Arrange these lines as a JSON list of strings, one string for each line, leaving out any blank lines.

========

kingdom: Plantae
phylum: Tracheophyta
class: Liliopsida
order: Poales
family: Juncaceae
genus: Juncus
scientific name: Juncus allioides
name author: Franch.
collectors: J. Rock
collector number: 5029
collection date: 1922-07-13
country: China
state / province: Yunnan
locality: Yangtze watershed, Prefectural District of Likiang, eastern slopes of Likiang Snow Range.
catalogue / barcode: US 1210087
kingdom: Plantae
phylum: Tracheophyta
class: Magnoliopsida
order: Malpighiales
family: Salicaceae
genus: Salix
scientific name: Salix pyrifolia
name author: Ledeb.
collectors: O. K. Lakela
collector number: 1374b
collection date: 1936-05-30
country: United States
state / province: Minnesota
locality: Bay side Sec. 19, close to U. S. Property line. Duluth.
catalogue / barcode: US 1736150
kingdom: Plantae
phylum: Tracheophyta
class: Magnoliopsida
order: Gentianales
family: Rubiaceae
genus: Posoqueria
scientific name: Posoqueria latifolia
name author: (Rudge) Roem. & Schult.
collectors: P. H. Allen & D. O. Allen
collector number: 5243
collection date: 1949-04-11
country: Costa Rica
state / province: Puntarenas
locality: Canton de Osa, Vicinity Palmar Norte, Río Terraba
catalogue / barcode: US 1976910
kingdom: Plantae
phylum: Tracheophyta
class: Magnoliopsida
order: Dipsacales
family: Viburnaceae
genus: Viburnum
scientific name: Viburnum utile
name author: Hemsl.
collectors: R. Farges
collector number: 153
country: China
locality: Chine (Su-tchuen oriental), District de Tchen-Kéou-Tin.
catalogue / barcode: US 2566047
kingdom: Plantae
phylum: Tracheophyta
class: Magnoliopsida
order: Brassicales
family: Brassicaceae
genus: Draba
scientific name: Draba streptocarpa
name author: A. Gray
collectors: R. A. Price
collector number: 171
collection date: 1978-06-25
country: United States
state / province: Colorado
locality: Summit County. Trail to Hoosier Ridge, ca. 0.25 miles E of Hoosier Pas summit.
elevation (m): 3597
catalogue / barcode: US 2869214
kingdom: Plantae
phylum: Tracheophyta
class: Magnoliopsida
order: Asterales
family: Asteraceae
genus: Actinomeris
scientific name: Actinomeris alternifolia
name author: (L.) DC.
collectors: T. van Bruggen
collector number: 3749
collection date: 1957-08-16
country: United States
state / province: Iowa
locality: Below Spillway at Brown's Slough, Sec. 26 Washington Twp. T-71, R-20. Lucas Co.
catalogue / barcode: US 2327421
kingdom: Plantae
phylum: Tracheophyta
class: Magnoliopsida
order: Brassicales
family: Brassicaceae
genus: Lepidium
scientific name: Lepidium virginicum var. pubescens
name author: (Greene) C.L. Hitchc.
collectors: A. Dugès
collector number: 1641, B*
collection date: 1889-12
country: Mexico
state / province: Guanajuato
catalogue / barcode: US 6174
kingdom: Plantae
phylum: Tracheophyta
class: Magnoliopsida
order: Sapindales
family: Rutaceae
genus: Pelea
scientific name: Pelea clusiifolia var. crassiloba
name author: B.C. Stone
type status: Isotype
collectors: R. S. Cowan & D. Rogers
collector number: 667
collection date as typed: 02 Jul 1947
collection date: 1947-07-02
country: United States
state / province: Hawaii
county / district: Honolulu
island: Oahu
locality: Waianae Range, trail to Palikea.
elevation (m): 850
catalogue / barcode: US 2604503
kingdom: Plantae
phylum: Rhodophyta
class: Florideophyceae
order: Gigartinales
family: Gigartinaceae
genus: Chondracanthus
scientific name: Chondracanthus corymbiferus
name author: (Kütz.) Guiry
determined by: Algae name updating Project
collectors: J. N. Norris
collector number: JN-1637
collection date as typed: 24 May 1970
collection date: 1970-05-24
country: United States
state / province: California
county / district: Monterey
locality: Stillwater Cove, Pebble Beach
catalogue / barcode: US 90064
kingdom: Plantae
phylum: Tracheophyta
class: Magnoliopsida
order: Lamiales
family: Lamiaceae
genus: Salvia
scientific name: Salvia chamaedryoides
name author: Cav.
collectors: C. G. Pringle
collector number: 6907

========

▸ **RESULT OF THE EXERCISE**:
[
  "kingdom: Plantae",
  "phylum: Tracheophyta",
  "class: Liliopsida",
  "order: Poales",
  "family: Juncaceae",
  "genus: Juncus",
  "scientific name: Juncus allioides",
  "name author: Franch.",
  "collectors: J. Rock",
  "collector number: 5029",
  "collection date: 1922-07-13",
  "country: China",
  "state / province: Yunnan",
  "locality: Yangtze watershed, Prefectural District of Likiang, eastern slopes of Likiang Snow Range.",
  "catalogue / barcode: US 1210087",
  "kingdom: Plantae",
  "phylum: Tracheophyta",
  "class: Magnoliopsida",
  "order: Malpighiales",
  "family: Salicaceae",
  "genus: Salix",
  "scientific name: Salix pyrifolia",
  "name author: Ledeb.",
  "collectors: O. K. Lakela",
  "collector number: 1374b",
  "collection date: 1936-05-30",
  "country: United States",
  "state / province: Minnesota",
  "locality: Bay side Sec. 19, close to U. S. Property line. Duluth.",
  "catalogue / barcode: US 1736150",
  "kingdom: Plantae",
  "phylum: Tracheophyta",
  "class: Magnoliopsida",
  "order: Gentianales",
  "family: Rubiaceae",
  "genus: Posoqueria",
  "scientific name: Posoqueria latifolia",
  "name author: (Rudge) Roem. & Schult.",
  "collectors: P. H. Allen & D. O. Allen",
  "collector number: 5243",
  "collection date: 1949-04-11",
  "country: Costa Rica",
  "state / province: Puntarenas",
  "locality: Canton de Osa, Vicinity Palmar Norte, Río Terraba",
  "catalogue / barcode: US 1976910",
  "kingdom: Plantae",
  "phylum: Tracheophyta",
  "class: Magnoliopsida",
  "order: Dipsacales",
  "family: Viburnaceae",
  "genus: Viburnum",
  "scientific name: Viburnum utile",
  "name author: Hemsl.",
  "collectors: R. Farges",
  "collector number: 153",
  "country: China",
  "locality: Chine (Su-tchuen oriental), District de Tchen-Kéou-Tin.",
  "catalogue / barcode: US 2566047",
  "kingdom: Plantae",
  "phylum: Tracheophyta",
  "class: Magnoliopsida",
  "order: Brassicales",
  "family: Brassicaceae",
  "genus: Draba",
  "scientific name: Draba streptocarpa",
  "name author: A. Gray",
  "collectors: R. A. Price",
  "collector number: 171",
  "collection date: 1978-06-25",
  "country: United States",
  "state / province: Colorado",
  "locality: Summit County. Trail to Hoosier Ridge, ca. 0.25 miles E of Hoosier Pas summit.",
  "elevation (m): 3597",
  "catalogue / barcode: US 2869214",
  "kingdom: Plantae",
  "phylum: Tracheophyta",
  "class: Magnoliopsida",
  "order: Asterales",
  "family: Asteraceae",
  "genus: Actinomeris",
  "scientific name: Actinomeris alternifolia",
  "name author: (L.) DC.",
  "collectors: T. van Bruggen",
  "collector number: 3749",
  "collection date: 1957-08-16",
  "country: United States",
  "state / province: Iowa",
  "locality: Below Spillway at Brown's Slough, Sec. 26 Washington Twp. T-71, R-20. Lucas Co.",
  "catalogue / barcode: US 2327421",
  "kingdom: Plantae",
  "phylum: Tracheophyta",
  "class: Magnoliopsida",
  "order: Brassicales",
  "family: Brassicaceae",
  "genus: Lepidium",
  "scientific name: Lepidium virginicum var. pubescens",
  "name author: (Greene) C.L. Hitchc.",
  "collectors: A. Dugès",
  "collector number: 1641, B*",
  "collection date: 1889-12",
  "country: Mexico",
  "state / province: Guanajuato",
  "catalogue / barcode: US 6174",
  "kingdom: Plantae",
  "phylum: Tracheophyta",
  "class: Magnoliopsida",
  "order: Sapindales",
  "family: Rutaceae",
  "genus: Pelea",
  "scientific name: Pelea clusiifolia var. crassiloba",
  "name author: B.C. Stone",
  "type status: Isotype",
  "collectors: R. S. Cowan & D. Rogers",
  "collector number: 667",
  "collection date as typed: 02 Jul 1947",
  "collection date: 1947-07-02",
  "country: United States",
  "state / province: Hawaii",
  "county / district: Honolulu",
  "island: Oahu",
  "locality: Waianae Range, trail to Palikea.",
  "elevation (m): 850",
  "catalogue / barcode: US 2604503",
  "kingdom: Plantae",
  "phylum: Rhodophyta",
  "class: Florideophyceae",
  "order: Gigartinales",
  "family: Gigartinaceae",
  "genus: Chondracanthus",
  "scientific name: Chondracanthus corymbiferus",
  "name author: (Kütz.) Guiry",
  "determined by: Algae name updating Project",
  "collectors: J. N. Norris",
  "collector number: JN-1637",
  "collection date as typed: 24 May 1970",
  "collection date: 1970-05-24",
  "country: United States",
  "state / province: California",
  "county / district: Monterey",
  "locality: Stillwater Cove, Pebble Beach",
  "catalogue / barcode: US 90064",
  "kingdom: Plantae",
  "phylum: Tracheophyta",
  "class: Magnoliopsida",
  "order: Lamiales",
  "family: Lamiaceae",
  "genus: Salvia",
  "scientific name: Salvia chamaedryoides",
  "name author: Cav.",
  "collectors: C. G. Pringle",
  "collector number: 6907"
]